# Proper "Attire" for an upcoming show, need help



## DressageOrBust (Apr 15, 2007)

I will be attending a show on April 28th and I have some questions. It's called "Performance Play Day Show", I can't find in the rules anything around attire. It just says heeled boots required and helmets in hunter classes.

My question is, since it's a "Play Day" should I go ahead and DRESS? I mean breeches, tall boots, jackets, and then my fancy western outfit for WP? Or does that mean, low key who cares?

Also I was reading the WA state rules about saddles. Seeing there are really NO requirements for saddles would it be ok to use my Dressage saddle for the english classes? I'd really rather use it because it fits my horse better and me too!!

Any help appreciated!

~Jenn~


----------



## kristy (Dec 8, 2006)

I think this is only going to be a fun show. Personally, I always ride in tall boots, so I would ride in tall boots, breeches and just a t-shirt. Semi-casual.
However, judges do acknowledge and respect people who try to look presentable for shows. I would ensure that you look nice no matter what you wear, with clean and tidy tack and horse. Braiding isn't required I'm sure, but you could consider braiding as well if you are an english rider. 
If you don't own tall boots, I wouldn't recommend buying them for this show unless you plan on showing in the future. 
Good luck at your show!!


----------



## Jr_lover (Apr 14, 2007)

hey i'm planning on going to a fun show sometime soon too. I don't know exactly when ours is but i'm supposed to get the news from the lady at our barn. Where are you gonna be at for this show? Maybe its the same show i'm going to.
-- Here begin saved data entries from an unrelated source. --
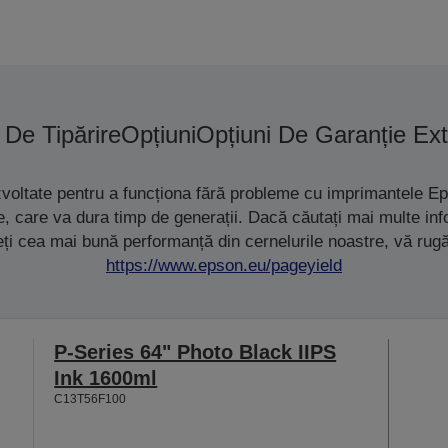
 De Tipărire
Opțiuni
Opțiuni De Garanție Ex
zvoltate pentru a funcționa fără probleme cu imprimantele Ep
ete, care va dura timp de generații. Dacă căutați mai multe i
eți cea mai bună performanță din cernelurile noastre, vă rug
https://www.epson.eu/pageyield
P-Series 64" Photo Black IIPS
Ink 1600ml
C13T56F100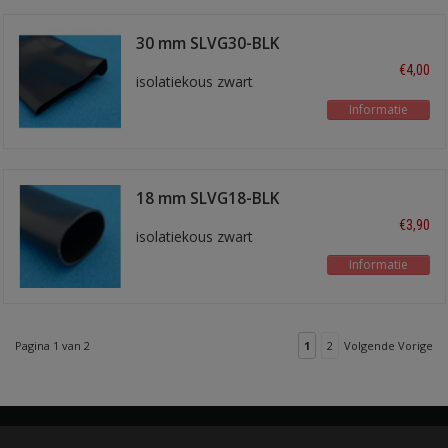
30 mm SLVG30-BLK
€4,00
isolatiekous zwart
Informatie
18 mm SLVG18-BLK
€3,90
isolatiekous zwart
Informatie
Pagina 1 van 2
1
2
Volgende Vorige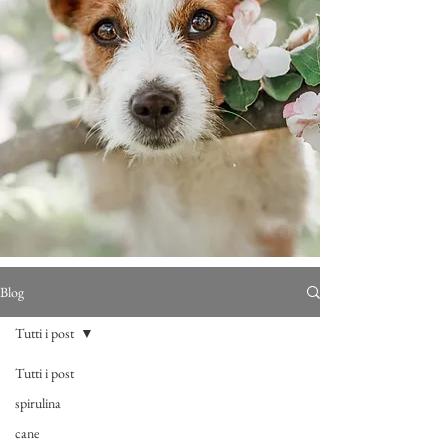
Blog
Tutti i post
Tutti i post
spirulina
cane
I know for the attire thing you really should just keep it clean and tidy looking with good attire like nicely dressed.


----------



## DressageOrBust (Apr 15, 2007)

It's in WA state in Port Orchard.


----------



## Jr_lover (Apr 14, 2007)

oh well i'm definitely not going to that show lol thats way far from me. Well i hope you do good and enjoy your show. Tell me the results after you go.


----------